Spico197 · 2022-09-01T07:50:26Z

后期适配了wikievents数据集，不过没有调整参数。预训练模型改成英文即可。

https://github.com/Spico197/DocEE/blob/main/scripts/run_ptpcg_wikievents_wTgg.sh

xxllp · 2022-09-01T07:52:33Z

我这边换成了英文的但是数据读取报了个错误

   inlcude_complementary_ents=self.include_complementary_ents_flag,
  File "/data/xxl/DocEE/dee/helper/dee.py", line 143, in __init__
    annguid, mspan, str(sent_mrange), sent_text
ValueError: GUID: scenario_en_kairos_14 span range is not correct, span=Prayuth Chan - ocha, range=(11, 15), sent=['[UNK]', 's', '[UNK]', 'o', 'f', '[UNK]', 'e', 'a', 'r', 'l', 'y', '[UNK]', '[UNK]', 'u', 'e', 's', 'd', 'a', 'y', '[UNK]', 't', 'h', 'e', 'r', 'e', '[UNK]', 'w', 'a', 's', '[UNK]', 'n', 'o', '[UNK]', 'c', 'l', 'a', 'i', 'm', '[UNK]', 'o', 'f', '[UNK]', 'r', 'e', 's', 'p', 'o', 'n', 's', 'i', 'b', 'i', 'l', 'i', 't', 'y', '[UNK]', '.', '[UNK]', '[UNK]', 'r', 'a', 'y', 'u', 't', 'h', '[UNK]', '[UNK]', 'h', 'a', 'n', '[UNK]', '-', '[UNK]', 'o', 'c', 'h', 'a', '[UNK]', ',', '[UNK]', 't', 'h', 'e', '[UNK]', 'h', 'e', 'a', 'd', '[UNK]', 'o', 'f', '[UNK]', '[UNK]', 'h', 'a', 'i', 'l', 'a', 'n', 'd', '[UNK]', '’', '[UNK]', 's', '[UNK]', 'm', 'i', 'l', 'i', 't', 'a', 'r', 'y', '[UNK]', 'g', 'o', 'v', 'e', 'r', 'n', 'm', 'e', 'n', 't', '[UNK]', ',', '[UNK]', 's', 'a', 'i', 'd', '[UNK]', 't', 'h', 'a', 't', '[UNK]', 't', 'h', 'e', '[UNK]', 'a', 'u', 't', 'h', 'o', 'r', 'i', 't', 'i', 'e', 's', '[UNK]', 'w', 'e', 'r', 'e', '[UNK]', 's', 'e', 'a', 'r', 'c', 'h', 'i', 'n', 'g', '[UNK]', 'f', 'o', 'r', '[UNK]', 'a', '[UNK]', 'p', 'e', 'r', 's', 'o', 'n', '[UNK]', 's', 'e', 'e', 'n', '[UNK]', 'o', 'n', '[UNK]', 'c', 'l', 'o', 's', 'e', 'd', '[UNK]', '-', '[UNK]', 'c', 'i', 'r', 'c', 'u', 'i', 't', '[UNK]', 'f', 'o', 'o', 't', 'a', 'g', 'e', '[UNK]', 'b', 'u', 't', '[UNK]', 't', 'h', 'a', 't', '[UNK]', 'i', 't', '[UNK]', 'w', 'a', 's', '[UNK]', 'n', 'o', 't', '[UNK]', 'c', 'l', 'e', 'a', 'r', '[UNK]', 'w', 'h', 'o', '[UNK]', 't', 'h', 'e', '[UNK]', 'p', 'e', 'r', 's', 'o', 'n', '[UNK]', 'w', 'a', 's', '[UNK]', ',', '[UNK]', 'n', 'e', 'w', 's', '[UNK]', 'a', 'g', 'e', 'n', 'c', 'i', 'e', 's', '[UNK]', 'r', 'e', 'p', 'o', 'r', 't', 'e', 'd', '[UNK]', '.']

xxllp · 2022-09-01T07:53:12Z

看起来是将单词分成字母了

Spico197 · 2022-09-01T07:57:40Z

run_mode为wikievents_w_tgg时，doc_lang为en，默认使用空格作为tokenize的依据。
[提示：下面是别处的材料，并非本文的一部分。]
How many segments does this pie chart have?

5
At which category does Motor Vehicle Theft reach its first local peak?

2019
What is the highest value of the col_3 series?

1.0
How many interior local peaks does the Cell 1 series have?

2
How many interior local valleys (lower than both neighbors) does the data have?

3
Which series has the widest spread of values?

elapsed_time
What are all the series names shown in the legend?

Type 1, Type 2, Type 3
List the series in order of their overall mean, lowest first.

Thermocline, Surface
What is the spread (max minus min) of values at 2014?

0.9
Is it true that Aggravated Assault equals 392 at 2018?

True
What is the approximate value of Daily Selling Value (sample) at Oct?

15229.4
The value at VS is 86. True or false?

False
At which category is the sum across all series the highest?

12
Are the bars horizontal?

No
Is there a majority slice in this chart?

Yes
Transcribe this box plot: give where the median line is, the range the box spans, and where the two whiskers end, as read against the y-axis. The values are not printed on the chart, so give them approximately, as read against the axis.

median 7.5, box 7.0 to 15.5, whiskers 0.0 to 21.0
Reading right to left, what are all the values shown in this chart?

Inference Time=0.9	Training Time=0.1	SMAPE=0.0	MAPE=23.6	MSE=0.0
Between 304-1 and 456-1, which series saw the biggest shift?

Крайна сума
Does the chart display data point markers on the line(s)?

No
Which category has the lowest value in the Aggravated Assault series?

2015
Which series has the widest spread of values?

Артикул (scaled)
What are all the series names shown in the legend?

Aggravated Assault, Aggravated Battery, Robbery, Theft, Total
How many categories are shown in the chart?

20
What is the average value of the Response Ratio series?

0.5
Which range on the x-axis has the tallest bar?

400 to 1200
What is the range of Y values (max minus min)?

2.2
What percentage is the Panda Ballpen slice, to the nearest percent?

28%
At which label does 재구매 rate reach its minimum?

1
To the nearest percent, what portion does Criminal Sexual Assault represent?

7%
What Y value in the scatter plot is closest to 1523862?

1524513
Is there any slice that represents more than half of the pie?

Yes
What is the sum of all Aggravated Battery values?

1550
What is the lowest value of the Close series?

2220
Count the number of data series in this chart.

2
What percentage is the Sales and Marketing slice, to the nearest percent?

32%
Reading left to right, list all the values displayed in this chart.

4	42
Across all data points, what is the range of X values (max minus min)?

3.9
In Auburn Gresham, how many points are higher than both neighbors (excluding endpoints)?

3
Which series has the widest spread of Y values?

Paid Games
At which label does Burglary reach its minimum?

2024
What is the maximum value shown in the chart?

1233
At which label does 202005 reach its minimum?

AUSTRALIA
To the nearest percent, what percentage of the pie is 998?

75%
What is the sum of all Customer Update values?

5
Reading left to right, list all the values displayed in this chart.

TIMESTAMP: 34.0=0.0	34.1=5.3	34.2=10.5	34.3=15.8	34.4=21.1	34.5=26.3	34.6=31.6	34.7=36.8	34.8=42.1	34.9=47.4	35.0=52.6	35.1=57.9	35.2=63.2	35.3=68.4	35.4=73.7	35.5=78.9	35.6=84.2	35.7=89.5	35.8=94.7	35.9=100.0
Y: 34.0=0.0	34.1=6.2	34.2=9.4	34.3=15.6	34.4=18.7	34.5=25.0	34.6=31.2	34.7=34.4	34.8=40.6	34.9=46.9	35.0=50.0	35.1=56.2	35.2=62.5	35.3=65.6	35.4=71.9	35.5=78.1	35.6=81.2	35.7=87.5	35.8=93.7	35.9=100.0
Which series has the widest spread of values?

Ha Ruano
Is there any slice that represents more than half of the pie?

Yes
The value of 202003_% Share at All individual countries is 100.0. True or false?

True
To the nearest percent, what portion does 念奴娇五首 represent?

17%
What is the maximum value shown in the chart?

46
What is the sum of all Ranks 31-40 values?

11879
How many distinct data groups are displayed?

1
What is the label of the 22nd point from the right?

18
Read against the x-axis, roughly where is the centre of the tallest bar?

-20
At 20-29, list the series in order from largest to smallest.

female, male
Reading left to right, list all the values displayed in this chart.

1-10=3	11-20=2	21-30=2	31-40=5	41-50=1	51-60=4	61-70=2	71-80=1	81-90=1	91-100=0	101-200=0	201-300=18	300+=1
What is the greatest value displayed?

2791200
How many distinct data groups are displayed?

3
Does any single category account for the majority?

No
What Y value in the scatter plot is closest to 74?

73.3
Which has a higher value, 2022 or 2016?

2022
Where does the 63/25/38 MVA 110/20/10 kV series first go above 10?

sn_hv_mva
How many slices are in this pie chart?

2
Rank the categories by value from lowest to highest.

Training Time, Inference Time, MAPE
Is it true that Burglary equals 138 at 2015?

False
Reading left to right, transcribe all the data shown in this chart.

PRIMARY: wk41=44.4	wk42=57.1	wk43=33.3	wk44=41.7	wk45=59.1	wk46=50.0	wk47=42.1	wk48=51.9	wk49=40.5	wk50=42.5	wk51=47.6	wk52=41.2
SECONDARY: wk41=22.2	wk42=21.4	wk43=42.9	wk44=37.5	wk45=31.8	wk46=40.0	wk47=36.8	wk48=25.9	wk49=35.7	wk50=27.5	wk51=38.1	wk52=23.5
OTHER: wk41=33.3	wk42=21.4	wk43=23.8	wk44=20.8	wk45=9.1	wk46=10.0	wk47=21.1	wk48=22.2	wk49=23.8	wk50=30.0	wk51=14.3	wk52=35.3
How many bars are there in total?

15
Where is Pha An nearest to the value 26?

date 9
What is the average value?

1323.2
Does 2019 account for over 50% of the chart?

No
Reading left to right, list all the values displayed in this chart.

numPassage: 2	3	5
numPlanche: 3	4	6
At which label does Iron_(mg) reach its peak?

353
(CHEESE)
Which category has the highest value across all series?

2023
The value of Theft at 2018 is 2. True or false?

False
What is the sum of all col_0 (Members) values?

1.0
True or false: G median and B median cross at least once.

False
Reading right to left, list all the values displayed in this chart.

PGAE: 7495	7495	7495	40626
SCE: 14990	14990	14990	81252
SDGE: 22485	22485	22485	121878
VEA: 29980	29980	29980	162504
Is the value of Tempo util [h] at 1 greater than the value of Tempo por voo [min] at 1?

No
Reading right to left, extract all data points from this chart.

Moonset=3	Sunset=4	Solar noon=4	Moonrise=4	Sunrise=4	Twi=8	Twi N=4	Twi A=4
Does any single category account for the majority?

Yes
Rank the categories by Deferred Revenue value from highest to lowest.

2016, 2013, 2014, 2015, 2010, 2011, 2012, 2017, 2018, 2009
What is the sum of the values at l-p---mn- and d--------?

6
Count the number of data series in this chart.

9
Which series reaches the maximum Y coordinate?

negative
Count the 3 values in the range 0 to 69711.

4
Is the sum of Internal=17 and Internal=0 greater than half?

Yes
您dee包的版本是0.3.2吗？

DocEE/dee/utils.py

Lines 144 to 157 in d6b585e

    
               elif self.doc_lang == "en": 
        
                   self.dee_tokenize = self.dee_space_tokenize 
        
           def dee_space_tokenize(self, text): 
        
               """perform space tokenization""" 
        
               tokens = text.split() 
        
               out_tokens = [] 
        
               for token in tokens: 
        
                   if token in self.vocab: 
        
                       out_tokens.append(token) 
        
                   else: 
        
                       out_tokens.append(self.unk_token) 
        
               return out_tokens

xxllp · 2022-09-01T08:00:26Z

我是github 下的代码版本是对的

xxllp · 2022-09-01T08:04:21Z

是不是这个wikievent的数据处理的脚本哪里有点问题

Spico197 · 2022-09-01T08:11:58Z

线下测试的时候是可以正常跑通的。如果方便的话麻烦提供多一点信息给我，或者您也在本地debug一下。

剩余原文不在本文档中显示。